I have an Oracle data table fetching columns that be null. So I figure to keep the code nice and simple that I'd use the ?? operand. AlternatePhoneNumber is a string in my C# model.

AlternatePhoneNumber = customer.AlternatePhoneNumber ?? ""

However, even with that code I still get the error.

System.InvalidCastException: Unable to cast object of type 'System.DBNull' to type 'System.String'.

I know what the error means but why is ?? not usable on DBNull? Isn't null and DBNull essentially the same?

Thank you.

Was it helpful?

Solution

The ?? operator only applies to actual nulls.

null and DBNull.Value are not the same; DBNull.Value is simply a placeholder object.

Also, that exception is coming from inside the AlternatePhoneNumber property, before your ?? operator executes. (Your code doesn't have a cast).

If customer is a row in a typed dataset, change the column's NullValue property in the designer.

OTHER TIPS

null and DBNull are not the same. System.DBNull is an actual object.

The problem is that AlternatePhoneNumber is a string. DBNull is not.

Try this instead:

AlternatePhoneNumber = (customer.AlternatePhoneNumber as string) ?? ""

Do this:

public T IfNull<T>(object o, T value)
{
   return (o == DbNull.Value) ? value : (T)o;       
}

DBNull is a type with a single value, and is not the same as a null string reference, which is why you can't use ??. You could do this however:

string alternativePhoneNumber = DBNull.Value.Equals(customer) ? string.Empty : ((Customer)customer).AlternatePhoneNumber;

As other replies state, null means a reference that refers to no object, while DBNull is a class supplied by ADO.NET to indicate when a field or value is NULL at the database (or in a DataTable).

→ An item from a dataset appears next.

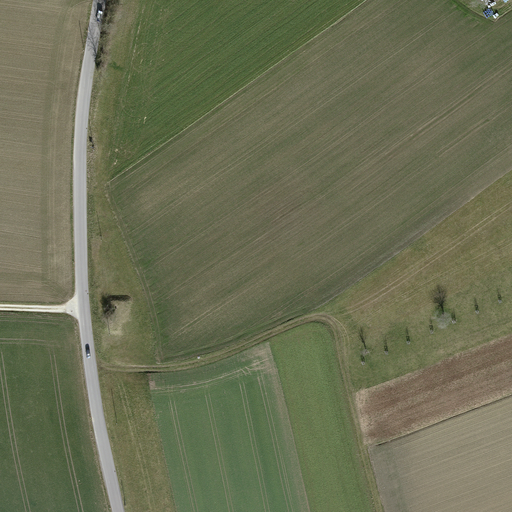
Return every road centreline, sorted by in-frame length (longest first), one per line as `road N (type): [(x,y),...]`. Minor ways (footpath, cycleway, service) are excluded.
road 1 (residential): [(102,0),(83,123),(82,311),(117,511)]
road 2 (track): [(87,363),(181,373),(326,325),(377,511)]
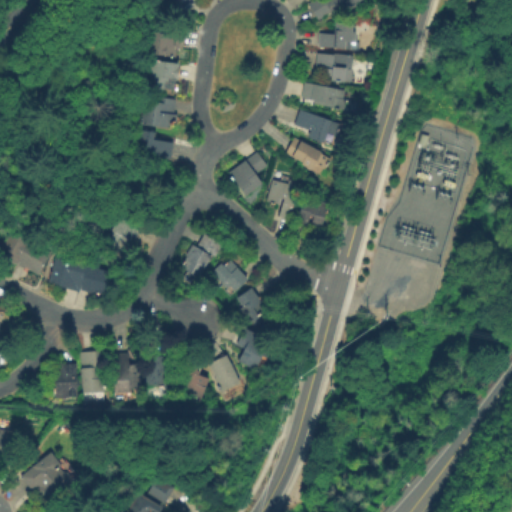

While you can use the conditional (ternary) operator (?:) to do what you want:

AlternatePhoneNumber = customer.AlternatePhoneNumber is DBNull 
                           ? "" 
                           : customer.AlternatePhoneNumber;

I tend to wrap this up in an extension method:

static class NullExtensions
{
    public static T WhenNull<T>( this object value, T whenNullValue )
    {
        return (value == null || value is DBNull)
            ? whenNullValue
            : (T)value;
    }
}

which I find makes the code easier to read and understand.

AlternatePhoneNumber = customer.AlternatePhoneNumber.WhenNull( "" );

DBNull is NOT a real "null".

The "??" - operator detects only null - references, not objects that emulate "null" behavior.